MongoDB Atlas consolidates SaaS backends around AI-native database
MongoDB expanded Atlas Vector Search, Stream Processing, and serverless instances to GA, positioning Atlas as a turnkey AI-ready backend for SaaS platforms. Atlas now represents 70% of MongoDB's $1.92 billion in total revenue for FY2025, growing 37% year-over-year. The company added approximately 7,000 customers in the last fiscal year, reaching over 47,000 total.
The architectural angle: Atlas integrates vector search and RAG-style retrieval into the same operational database handling transactional workloads. SaaS vendors can avoid deploying separate vector databases like Pinecone or Qdrant, collapsing the stack and reducing the number of systems to operate and pay for. Atlas Stream Processing adds real-time event handling natively, supporting in-product analytics, personalization, and security monitoring without external stream processors.
For enterprise buyers, this creates a vendor consolidation opportunity. Standardizing on Atlas as the backend for internal and external SaaS applications eliminates separate vector database contracts, lowering integration overhead and vendor risk. The trade-off: serverless and autoscaling reduce over-provisioning but introduce per-request pricing exposure. Spiky SaaS traffic patterns can generate unpredictable costs if workload modeling is weak. Buyers need detailed usage forecasts and cost ceilings built into Atlas contracts.
Backblaze storage pricing pressures hyperscaler margins
Backblaze updated B2 Cloud Storage pricing and performance tiers, maintaining its position as a low-cost S3-compatible backend for SaaS storage. B2 lists at $6 per TB per month for storage and $10 per TB for egress, compared to AWS S3 Standard at roughly $23 per TB per month in many regions—three to four times higher. Backblaze reported $109 million in revenue for 2024, up 22% year-over-year, with B2 as the primary growth driver. The platform now processes more than 3 billion objects.

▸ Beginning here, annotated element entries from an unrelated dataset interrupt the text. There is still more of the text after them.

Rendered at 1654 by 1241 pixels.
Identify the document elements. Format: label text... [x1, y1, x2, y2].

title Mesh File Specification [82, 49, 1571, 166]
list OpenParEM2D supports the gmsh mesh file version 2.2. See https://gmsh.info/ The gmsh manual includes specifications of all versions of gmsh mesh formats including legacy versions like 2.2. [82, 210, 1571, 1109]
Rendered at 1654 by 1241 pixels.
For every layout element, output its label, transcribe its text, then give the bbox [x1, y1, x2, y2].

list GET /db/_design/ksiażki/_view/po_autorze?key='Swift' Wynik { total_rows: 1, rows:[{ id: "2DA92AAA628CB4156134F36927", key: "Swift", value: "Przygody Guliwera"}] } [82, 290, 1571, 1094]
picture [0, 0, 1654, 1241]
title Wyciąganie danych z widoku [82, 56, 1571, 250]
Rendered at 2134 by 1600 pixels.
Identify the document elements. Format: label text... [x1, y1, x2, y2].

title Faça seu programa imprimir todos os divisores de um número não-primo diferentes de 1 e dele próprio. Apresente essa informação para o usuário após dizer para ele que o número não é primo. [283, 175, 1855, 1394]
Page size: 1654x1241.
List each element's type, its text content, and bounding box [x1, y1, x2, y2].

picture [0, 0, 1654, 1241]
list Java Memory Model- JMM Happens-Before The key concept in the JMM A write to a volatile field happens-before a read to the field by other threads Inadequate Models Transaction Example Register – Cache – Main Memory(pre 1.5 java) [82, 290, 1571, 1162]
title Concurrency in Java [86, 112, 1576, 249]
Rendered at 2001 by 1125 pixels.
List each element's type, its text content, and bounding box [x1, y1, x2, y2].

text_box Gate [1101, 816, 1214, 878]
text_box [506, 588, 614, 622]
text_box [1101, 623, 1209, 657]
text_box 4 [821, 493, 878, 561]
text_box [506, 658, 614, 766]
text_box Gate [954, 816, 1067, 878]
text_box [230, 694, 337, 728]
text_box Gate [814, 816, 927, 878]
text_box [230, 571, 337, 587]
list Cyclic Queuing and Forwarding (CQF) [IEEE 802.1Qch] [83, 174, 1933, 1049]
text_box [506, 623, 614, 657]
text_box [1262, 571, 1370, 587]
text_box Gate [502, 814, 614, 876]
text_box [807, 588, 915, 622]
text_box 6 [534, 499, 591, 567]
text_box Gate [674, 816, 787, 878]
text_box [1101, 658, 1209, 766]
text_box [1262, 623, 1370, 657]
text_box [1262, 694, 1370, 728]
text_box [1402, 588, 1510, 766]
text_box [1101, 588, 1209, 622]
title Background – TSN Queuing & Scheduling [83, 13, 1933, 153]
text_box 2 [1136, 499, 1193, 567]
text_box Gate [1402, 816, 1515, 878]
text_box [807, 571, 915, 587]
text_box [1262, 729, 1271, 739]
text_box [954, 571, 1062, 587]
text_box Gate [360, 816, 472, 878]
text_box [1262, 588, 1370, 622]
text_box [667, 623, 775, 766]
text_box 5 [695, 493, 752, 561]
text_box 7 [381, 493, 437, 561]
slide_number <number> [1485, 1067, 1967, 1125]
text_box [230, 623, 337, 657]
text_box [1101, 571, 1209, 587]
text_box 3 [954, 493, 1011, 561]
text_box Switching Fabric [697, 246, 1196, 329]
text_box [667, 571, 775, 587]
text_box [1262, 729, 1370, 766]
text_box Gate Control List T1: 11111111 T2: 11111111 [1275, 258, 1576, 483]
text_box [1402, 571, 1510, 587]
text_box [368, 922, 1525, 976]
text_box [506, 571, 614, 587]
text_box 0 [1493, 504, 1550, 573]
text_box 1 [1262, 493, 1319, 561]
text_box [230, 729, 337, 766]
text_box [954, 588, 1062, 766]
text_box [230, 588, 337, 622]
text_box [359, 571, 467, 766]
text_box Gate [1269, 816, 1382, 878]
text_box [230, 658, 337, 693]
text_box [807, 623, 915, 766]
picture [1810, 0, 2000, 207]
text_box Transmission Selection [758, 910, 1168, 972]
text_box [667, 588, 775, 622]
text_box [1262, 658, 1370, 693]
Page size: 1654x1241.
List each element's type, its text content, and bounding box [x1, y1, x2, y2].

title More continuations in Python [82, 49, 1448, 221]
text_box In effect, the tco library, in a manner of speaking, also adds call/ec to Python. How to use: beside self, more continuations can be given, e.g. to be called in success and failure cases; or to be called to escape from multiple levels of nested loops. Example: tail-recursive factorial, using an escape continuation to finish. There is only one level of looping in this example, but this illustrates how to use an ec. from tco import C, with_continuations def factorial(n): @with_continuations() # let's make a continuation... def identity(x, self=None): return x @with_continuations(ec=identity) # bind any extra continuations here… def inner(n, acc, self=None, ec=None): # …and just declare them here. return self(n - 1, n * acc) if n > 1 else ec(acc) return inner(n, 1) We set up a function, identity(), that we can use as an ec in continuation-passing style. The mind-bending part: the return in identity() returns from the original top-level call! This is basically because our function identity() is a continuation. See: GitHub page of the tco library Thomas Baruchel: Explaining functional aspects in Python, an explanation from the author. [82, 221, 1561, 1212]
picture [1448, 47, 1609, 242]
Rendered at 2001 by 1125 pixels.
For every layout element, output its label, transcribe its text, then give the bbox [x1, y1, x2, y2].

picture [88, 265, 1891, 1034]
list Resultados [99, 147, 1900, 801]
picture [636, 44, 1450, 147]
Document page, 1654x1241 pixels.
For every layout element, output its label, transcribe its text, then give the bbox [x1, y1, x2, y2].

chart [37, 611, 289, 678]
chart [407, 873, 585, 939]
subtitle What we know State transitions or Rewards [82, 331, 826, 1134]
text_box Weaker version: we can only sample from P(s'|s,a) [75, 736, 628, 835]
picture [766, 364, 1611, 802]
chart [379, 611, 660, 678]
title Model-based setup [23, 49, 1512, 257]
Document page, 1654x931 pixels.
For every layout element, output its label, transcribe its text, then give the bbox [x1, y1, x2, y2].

SaaS vendors building multi-cloud architectures or cost-sensitive storage tiers increasingly use B2 as a secondary or primary object store. For media, backup, or archival SaaS products where egress and storage costs dominate the bill of materials, B2's pricing can materially improve gross margins. The architectural implication: B2 becomes a credible alternative to hyperscaler lock-in for workloads that do not require tight integration with compute services in the same cloud.
Enterprise buyers evaluating SaaS vendors should ask whether the vendor's storage backend locks them into hyperscaler pricing or uses lower-cost tiers like B2 or Wasabi. Vendors passing through hyperscaler storage costs at markup create budget exposure as data volumes grow. Vendors architecting for cost efficiency signal better long-term pricing discipline.
What to watch
Snowflake's Native Apps model and MongoDB's AI-native database consolidation both push toward fewer, thicker platform dependencies. Enterprises should evaluate whether concentrating SaaS workloads into a single platform (Snowflake for data apps, MongoDB for operational AI) reduces vendor sprawl or creates new lock-in risk. Multi-cloud strategies require clear exit paths and data portability guarantees.
For SaaS vendors, the shift to embedded apps and consolidated backends accelerates. Vendors not architecting for data gravity—running models where enterprise data lives rather than forcing data movement—will face increasing buyer resistance. Storage cost discipline also matters: SaaS vendors absorbing hyperscaler egress fees without architectural alternatives signal weak margin control, which eventually surfaces as pricing pressure or reduced feature investment.
The broader pattern: platform vendors are pulling more of the SaaS stack into their managed services, and buyers need to decide whether that consolidation lowers total cost of ownership or simply shifts spend from multiple invoices to one larger one.